Living in a country with some of the most stringent privacy protection laws, you’d think the Dutch would welcome permission laws that require them to be very specific in the use of their data. Turns out, they are just like Americans and citizens of many other countries who draw the line at repetitive and annoying permission requests, especially after they have already declared their interest in being served targeted advertising and content by marketers and publishers.
As reported in this Advertising Age article, the government has had to relax its policies about cookie notices on every page of a website after consumers protested.
This is very similar to the consumer response we see in America to the Digital Advertising Alliance advertising options icon.
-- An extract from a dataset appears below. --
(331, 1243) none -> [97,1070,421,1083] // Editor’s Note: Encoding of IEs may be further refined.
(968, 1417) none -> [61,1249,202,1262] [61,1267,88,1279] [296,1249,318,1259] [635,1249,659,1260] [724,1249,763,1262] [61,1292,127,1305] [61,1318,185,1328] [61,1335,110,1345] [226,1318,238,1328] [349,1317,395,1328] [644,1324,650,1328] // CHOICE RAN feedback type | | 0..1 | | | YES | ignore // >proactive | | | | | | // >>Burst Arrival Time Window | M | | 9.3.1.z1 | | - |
The icon appears on trillions of behaviorally targeted ads every month, as part of multi-association joint effort to self-regulate the online behavioral advertising industry. Of the 25+ million people who have clicked on the icon to get more information about opting out of targeted ads, a very small percentage actually execute the opt out – typically around a quarter of a percent. This demonstrates that when consumers are educated about the value of targeted advertising, they choose to keep it coming.
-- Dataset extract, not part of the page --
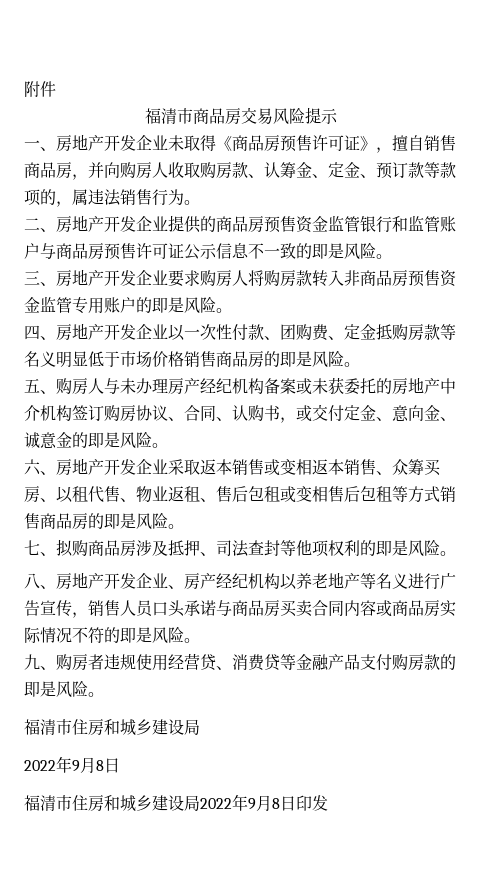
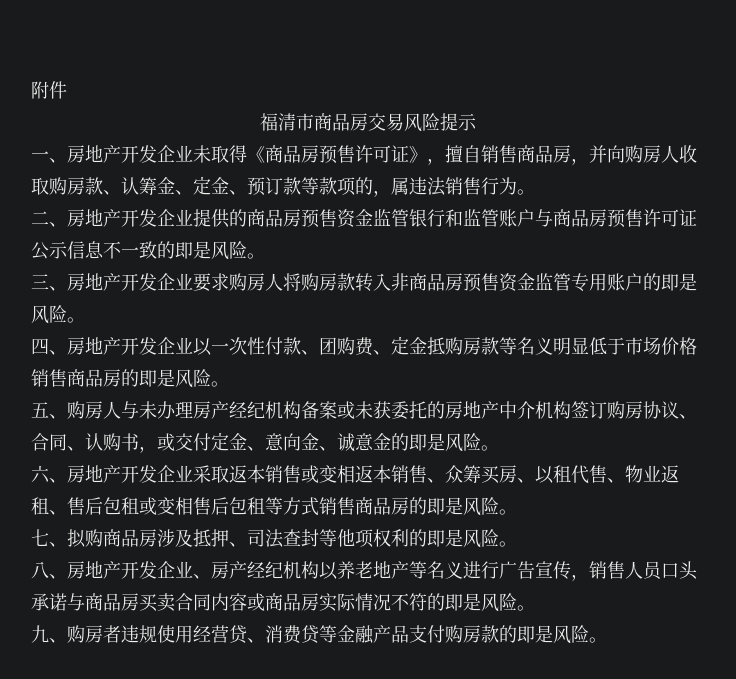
[24,719,200,736] [24,756,120,773] [24,794,328,812] // 福清市住房和城乡建设局 // 2022年9月8日 // 福清市住房和城乡建设局2022年9月8日印发 -> (607, 640) none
“Consumers are curious, they explore and investigate the advertising options,” says Lou Mastria, executive director of the Digital Advertising Alliance. “They realize that they have control, but ultimately prefer to receive relevant ads over generic ones.”
DMA always promotes the ethical principles of notice and choice. As an industry, we must respect consumer preferences, give consumers power over their digital experiences, and be as transparent as possible about our collection and use of data.
In well-intended efforts to protect consumers, governments all over the world – including our Congress and many state legislators – often aim too high on regulation and too low on consumer choice. The Dutch have shown us another great example of how consumers are very much in favor of the value that targeted and personalized digital experiences offer.